Types of rainy day accounts
Now that you're committed to having an emergency fund, choose an appropriate place to stash the cash. There are two main rules governing account selection:
Keep your money in an account that's liquid so it's easily accessible when you're getting drenched with expenses.
Don't take risks with that money. (That's what investing is for.)
Avoid investing your rainy day fund in the stock market. You don't want to be in the position of needing the money during a bear market (a 20-30 percent decline), when your rainy day fund could look like a sad little puddle.
You could, of course, keep the money in a cookie jar, but why do that when your money can earn sweet returns? The following types of accounts are secure and they pay interest:
Savings account
A traditional savings account at a bank is one of the safest places to keep your rainy day fund. You can withdraw the money instantly with no penalties, and there will be no loss of interest or principal upon withdrawal. Usually, no minimum balance is required to maintain the account. What's more, the FDIC (Federal Deposit Insurance Corporation) will usually insure it for up to $100,000. The drawback? Interest payments are a tiny drizzle.
Money market account
Generally offered by banks, a money market account usually requires a minimum balance. Because of its liquidity, it is an excellent place for emergency funds. Some banks, however, limit the number of checks you can write each month. Plus, if you withdraw funds and your account balance drops below the minimum, there may be a penalty or service charge. A bank money market account generally is FDIC insured.
Money market fund
Generally offered by brokerage houses and mutual fund companies, a money market fund is liquid and invests in short-term obligations issued by corporations, certificates of deposit, and government securities. Most money market funds offer check-writing privileges. Your funds are pretty safe in a money market fund, but accounts are not FDIC insured. The Securities Investor Protection Corporation (SIPC), however, insures money up to $100,000.

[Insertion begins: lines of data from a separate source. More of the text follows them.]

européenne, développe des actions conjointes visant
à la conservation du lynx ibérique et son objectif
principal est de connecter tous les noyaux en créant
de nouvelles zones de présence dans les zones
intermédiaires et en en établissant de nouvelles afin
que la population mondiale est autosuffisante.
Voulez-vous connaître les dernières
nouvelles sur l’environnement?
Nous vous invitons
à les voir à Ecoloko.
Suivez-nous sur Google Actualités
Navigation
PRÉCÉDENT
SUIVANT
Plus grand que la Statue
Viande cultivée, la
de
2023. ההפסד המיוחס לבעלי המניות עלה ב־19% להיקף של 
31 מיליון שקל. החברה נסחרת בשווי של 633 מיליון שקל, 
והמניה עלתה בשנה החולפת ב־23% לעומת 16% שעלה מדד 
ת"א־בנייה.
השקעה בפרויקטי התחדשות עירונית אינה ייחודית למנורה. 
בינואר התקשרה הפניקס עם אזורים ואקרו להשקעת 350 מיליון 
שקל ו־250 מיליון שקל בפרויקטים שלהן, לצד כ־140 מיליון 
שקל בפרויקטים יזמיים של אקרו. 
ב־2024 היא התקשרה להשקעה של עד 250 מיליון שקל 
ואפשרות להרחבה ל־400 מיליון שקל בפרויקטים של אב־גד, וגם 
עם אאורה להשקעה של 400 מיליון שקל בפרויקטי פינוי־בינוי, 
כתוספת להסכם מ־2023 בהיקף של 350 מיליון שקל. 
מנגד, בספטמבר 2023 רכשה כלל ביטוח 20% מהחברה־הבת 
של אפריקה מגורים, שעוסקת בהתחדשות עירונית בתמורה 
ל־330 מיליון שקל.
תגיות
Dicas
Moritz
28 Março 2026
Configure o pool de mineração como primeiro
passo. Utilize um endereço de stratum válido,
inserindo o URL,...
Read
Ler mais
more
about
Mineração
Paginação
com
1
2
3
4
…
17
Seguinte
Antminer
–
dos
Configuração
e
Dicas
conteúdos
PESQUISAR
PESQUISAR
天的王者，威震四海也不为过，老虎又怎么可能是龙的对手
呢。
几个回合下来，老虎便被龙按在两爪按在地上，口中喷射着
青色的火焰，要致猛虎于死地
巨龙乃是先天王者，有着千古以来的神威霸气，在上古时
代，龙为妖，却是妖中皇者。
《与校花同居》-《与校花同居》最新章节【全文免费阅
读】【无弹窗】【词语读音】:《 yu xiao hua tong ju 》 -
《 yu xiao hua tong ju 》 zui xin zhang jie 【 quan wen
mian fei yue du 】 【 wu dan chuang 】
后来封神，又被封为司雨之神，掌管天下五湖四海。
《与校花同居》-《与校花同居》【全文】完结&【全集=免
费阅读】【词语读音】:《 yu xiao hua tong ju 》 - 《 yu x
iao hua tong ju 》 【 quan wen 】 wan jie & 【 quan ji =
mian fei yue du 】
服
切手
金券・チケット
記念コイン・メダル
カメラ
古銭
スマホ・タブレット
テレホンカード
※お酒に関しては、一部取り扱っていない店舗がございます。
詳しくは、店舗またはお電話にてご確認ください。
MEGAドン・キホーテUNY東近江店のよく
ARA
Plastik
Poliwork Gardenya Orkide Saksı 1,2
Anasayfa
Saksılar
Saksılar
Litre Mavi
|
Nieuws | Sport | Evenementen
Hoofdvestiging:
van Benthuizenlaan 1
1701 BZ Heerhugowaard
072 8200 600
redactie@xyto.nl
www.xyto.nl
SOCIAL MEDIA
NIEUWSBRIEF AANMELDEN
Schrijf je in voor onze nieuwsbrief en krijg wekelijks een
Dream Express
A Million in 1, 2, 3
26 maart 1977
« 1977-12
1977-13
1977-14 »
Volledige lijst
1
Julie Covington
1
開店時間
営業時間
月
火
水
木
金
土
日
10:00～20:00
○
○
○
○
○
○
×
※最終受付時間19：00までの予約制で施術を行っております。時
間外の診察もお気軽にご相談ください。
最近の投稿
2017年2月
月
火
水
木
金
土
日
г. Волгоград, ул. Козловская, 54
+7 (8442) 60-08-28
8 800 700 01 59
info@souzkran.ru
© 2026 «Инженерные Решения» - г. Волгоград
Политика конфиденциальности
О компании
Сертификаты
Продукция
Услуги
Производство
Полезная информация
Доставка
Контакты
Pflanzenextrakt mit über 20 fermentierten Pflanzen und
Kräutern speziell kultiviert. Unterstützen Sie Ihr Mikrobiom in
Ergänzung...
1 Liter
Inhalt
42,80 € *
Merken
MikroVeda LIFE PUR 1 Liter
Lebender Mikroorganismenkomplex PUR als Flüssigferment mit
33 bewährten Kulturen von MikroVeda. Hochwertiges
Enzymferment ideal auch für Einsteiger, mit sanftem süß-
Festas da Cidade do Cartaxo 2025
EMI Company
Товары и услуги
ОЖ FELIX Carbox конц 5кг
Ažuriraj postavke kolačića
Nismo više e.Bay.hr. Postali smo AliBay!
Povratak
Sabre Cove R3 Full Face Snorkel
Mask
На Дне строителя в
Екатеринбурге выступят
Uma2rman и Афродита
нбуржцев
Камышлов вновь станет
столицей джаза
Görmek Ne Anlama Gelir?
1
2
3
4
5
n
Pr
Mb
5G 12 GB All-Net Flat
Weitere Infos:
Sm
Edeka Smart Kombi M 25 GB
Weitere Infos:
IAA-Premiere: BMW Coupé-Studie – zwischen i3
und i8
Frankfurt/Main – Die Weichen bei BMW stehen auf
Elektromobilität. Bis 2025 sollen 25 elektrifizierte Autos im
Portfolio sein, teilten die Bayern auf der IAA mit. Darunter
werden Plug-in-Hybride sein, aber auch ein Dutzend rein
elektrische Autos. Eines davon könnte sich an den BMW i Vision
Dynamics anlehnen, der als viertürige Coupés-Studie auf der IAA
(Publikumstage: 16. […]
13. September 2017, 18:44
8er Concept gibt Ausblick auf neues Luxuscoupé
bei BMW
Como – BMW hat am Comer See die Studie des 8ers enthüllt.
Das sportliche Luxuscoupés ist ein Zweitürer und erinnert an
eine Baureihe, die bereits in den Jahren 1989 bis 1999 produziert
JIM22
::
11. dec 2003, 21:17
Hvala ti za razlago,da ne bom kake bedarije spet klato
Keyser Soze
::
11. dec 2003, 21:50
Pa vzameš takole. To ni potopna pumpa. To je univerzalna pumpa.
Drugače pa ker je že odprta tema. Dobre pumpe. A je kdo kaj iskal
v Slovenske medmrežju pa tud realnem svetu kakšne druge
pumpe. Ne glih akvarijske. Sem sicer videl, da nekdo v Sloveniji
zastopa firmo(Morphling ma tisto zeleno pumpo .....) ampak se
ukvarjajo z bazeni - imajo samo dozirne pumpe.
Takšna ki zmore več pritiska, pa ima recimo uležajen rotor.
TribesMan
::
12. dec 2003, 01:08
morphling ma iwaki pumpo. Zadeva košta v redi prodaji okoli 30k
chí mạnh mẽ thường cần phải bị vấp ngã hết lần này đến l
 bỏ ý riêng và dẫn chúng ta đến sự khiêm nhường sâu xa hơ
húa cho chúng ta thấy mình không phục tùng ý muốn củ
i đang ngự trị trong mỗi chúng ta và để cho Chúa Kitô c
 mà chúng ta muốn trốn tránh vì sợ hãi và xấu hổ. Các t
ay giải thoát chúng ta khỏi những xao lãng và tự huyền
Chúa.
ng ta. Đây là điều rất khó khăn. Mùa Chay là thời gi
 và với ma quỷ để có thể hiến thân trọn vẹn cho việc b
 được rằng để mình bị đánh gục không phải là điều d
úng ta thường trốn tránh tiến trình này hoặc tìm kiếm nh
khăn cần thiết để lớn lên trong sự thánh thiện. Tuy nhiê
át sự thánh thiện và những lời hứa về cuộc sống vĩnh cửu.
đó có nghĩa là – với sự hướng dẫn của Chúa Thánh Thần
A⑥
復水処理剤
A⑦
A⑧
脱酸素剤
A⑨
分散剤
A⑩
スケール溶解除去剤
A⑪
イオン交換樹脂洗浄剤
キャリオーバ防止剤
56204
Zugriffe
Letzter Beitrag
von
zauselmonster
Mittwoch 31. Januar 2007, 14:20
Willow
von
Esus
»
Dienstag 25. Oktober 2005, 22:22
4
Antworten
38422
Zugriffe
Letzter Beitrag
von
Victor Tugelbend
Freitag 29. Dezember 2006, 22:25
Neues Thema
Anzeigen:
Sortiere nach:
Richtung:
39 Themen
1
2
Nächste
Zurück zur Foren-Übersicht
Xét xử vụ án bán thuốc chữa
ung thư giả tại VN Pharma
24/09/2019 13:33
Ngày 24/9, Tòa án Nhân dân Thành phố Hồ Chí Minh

Certificates of deposit (CD)
When you purchase a certificate of deposit (CD), you plunk down your money for a set period of time with a guaranteed amount of interest paid at regular intervals. Interest rates are generally higher than in traditional savings and money market accounts. The FDIC insures bank CDs, but if you withdraw your funds before the agreed-upon date, you may be penalized. Therefore, even though interest rates are higher, CDs are not the best place for your emergency funds.
Just say no!
Resist the temptation to use your emergency funds for other purposes. While it may seem convenient to dip into your account to borrow $1,200 for that new living room set, don't! If you can anticipate the need, you can develop a budget to meet the need. If you want a new living room set, make room in your budget to save for it. A rainy day fund is to be used for emergencies only.
Also say no to the use of credit cards for rainy day coverage. The interest payments may well be more costly than the emergency itself.
Let a smile be your umbrella
A rainy day fund can help reduce the pain of dealing with an emergency. By knowing there's enough money to support you through a crisis, your mind will be clear to focus on the important things. Just remember: Once you use your rainy day fund, replenish it as quickly and efficiently as possible. It served you well; now prepare it for its next mission. Even the best meteorologist can fail to predict a downpour.